JMTC Observes "Days of Remembrance"

By MSgt Michael Cavalier, 7th U.S. Army Joint Multinational Training CommandMay 8, 2009

Tour of Flossenburg Concentration Camp
1 / 2 Show Caption + Hide Caption – Holocaust survivor Dr. Jack Terry leads a group from the USAG Grafenwoehr community on a tour of the nearby Flossenburg Concentration Camp, where he was an inmate during the last months of World War II. Dr. Terry was the keynote speaker at the commu... (Photo Credit: U.S. Army) VIEW ORIGINAL
JMTC tours Flossenburg Concentration Camp
2 / 2 Show Caption + Hide Caption – A soldier from the USAG Grafenwoehr community stops to read a display explaining the history of the Flossenburg Concentration Camp. A group of nearly 100 community toured the camp, which was liberated by the U.S. Army's 90th Infantry Division on Apr... (Photo Credit: U.S. Army) VIEW ORIGINAL

GRAFENWOEHR, Germany - "I left Flossenburg as soon as possible, but Flossenburg has never left me."

These were the words Dr. Jack Terry used to sum up his experiences as a survivor of the Flossenburg Concentration Camp during World War II. Terry was the guest speaker at the Joint Multinational Training Command (JMTC) Equal Opportunity Office's "Days of Remembrance" ceremony in Grafenwoehr on May 1st.

Approximately 100 Soldiers, DA Civilians and Family Members listened as Terry shared his tragic story of survival during the Holocaust. Following Terry's presentation, the group held a candle lighting ceremony to remember the more than 11 million victims of the Holocaust. The United States Congress established the Days of Remembrance as an annual commemoration of victims of the Holocaust during World War II. This year's theme was "Never Again-What You Do Matters."

In keeping with the theme, Terry reminded the audience that not only does it matter what you do, but also, "what you don't do."

Terry also led a group of 67 Grafenwoehr community members on a tour of the nearby Flossenburg Concentration Camp, where Terry had been an inmate during the final year of the war. He was assisted by his friend, Karlherman Schotz, Dean of the Evangelische Church, in Sulzbach, Germany.

Terry was born Jakub Szabmacher in Belzyce, Poland in March of 1930. The youngest of four children, he was the only member of his family to survive the Holocaust. During the presentations, he related how his world was changed forever when the Nazi's entered his small village in September of 1939. Suffering humiliation and constant fear of death, Terry told of his journey through the concentration camps of Nazi-occupied Poland and Germany. He witnessed the murder of his mother, sister and brother by the Nazis, and later learned of the death of his father and remaining sister in the camps.

Terry arrived at the Flossenburg Concentration Camp on the Czechoslovakia-German border in August, 1944. At Flossenburg, the 14 year old Terry was forced to work in the granite quarry, an airplane factory and in the camp laundry.

In April 1945, a fellow inmate from Czechoslovakia hid the young Terry as the Nazis evacuated the Flossenburg camp in advance of Allied forces. Only those ill and in the hospital ward were left behind. Of the 22,000 evacuated inmates, 7000 died from exhaustion or were shot by the guards on their 200 kilometer death march. When the camp was liberated on April 23rd, 1945 by the US Army's 90th Infantry Division, Terry was the youngest of the remaining inmates and the only Jew who remained at the camp.
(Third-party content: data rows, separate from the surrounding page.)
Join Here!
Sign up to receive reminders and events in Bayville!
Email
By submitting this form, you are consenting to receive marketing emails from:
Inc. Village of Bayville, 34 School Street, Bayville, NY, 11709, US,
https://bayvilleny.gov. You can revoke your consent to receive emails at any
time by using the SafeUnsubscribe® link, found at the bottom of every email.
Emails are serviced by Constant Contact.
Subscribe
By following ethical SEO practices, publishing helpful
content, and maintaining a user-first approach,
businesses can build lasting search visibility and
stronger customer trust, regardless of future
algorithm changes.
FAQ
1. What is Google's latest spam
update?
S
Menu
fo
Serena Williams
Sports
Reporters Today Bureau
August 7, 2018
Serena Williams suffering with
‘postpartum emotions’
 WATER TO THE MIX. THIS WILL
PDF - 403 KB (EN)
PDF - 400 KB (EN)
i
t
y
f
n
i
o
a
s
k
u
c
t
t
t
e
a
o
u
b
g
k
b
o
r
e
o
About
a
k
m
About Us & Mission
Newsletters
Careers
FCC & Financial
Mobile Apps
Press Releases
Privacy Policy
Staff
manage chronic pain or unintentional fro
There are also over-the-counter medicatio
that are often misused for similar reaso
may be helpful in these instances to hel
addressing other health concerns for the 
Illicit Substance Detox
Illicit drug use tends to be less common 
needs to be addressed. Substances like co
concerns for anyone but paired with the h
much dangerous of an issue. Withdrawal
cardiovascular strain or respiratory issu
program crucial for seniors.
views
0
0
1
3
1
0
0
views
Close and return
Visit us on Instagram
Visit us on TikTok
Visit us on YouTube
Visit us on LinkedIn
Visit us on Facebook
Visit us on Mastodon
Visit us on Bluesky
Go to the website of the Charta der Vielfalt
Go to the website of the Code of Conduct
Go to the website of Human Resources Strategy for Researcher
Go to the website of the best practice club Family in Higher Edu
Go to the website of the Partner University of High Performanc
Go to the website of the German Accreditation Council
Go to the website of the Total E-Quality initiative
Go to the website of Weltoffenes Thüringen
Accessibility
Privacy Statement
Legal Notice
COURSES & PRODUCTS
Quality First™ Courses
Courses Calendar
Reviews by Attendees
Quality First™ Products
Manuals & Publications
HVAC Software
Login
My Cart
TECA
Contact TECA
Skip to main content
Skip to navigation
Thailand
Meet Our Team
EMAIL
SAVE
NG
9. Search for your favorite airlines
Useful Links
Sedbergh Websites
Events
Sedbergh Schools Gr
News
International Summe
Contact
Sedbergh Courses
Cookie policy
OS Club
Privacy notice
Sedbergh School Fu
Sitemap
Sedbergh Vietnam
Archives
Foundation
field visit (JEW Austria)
Terry briefly served as the gate keeper at the newly-liberated Flossenburg before being moved to a U.S. Army medical battalion headquarters. An Army doctor in medical battalion, Lt. Col. Louis Leland, took an interest in Terry and moved him to France and eventually helped secure passage to the United States. Terry says he has a special place in his heart for the U.S. Army. "They saved my life," said Terry. "For a long time the only people I was able to trust were U.S. soldiers."

Five years after his liberation from Flossenburg, Terry graduated from Brooklyn Technical High School, and from the Colorado School of Mines in 1954 as a Geologist on an ROTC scholarship. He served in the U.S. Army at the Engineer Intelligence Center in Schwetzingen, Germany from 1955 to 1957. One of his duties as a young Army engineer was to study the unusual rock formations near Flossenburg, Germany.

In 1960, Terry returned to the U.S. and attended the Colorado University Medical School, where he earned his MD in 1964. Terry subsequently became a Resident in Psychiatry and received training in Psychoanalysis at the New York Psychoanalysis Institute. Terry retired from an Associate Professorship in the Psychiatry Department at Cornell University and from his private practice as a clinical psychiatrist in New York City where he has treated many former concentration camp survivors.

Terry has been deeply involved in the Holocaust memorial activities and travels frequently to speak and educate. He has been married to his wife, Louise, for 49 years, they have three children and five grandchildren.

Terry travels to Germany several times a year for Holocaust memorial events. His next visit will be in July for a reunion of the surviving inmates of the Flossenburg Camp.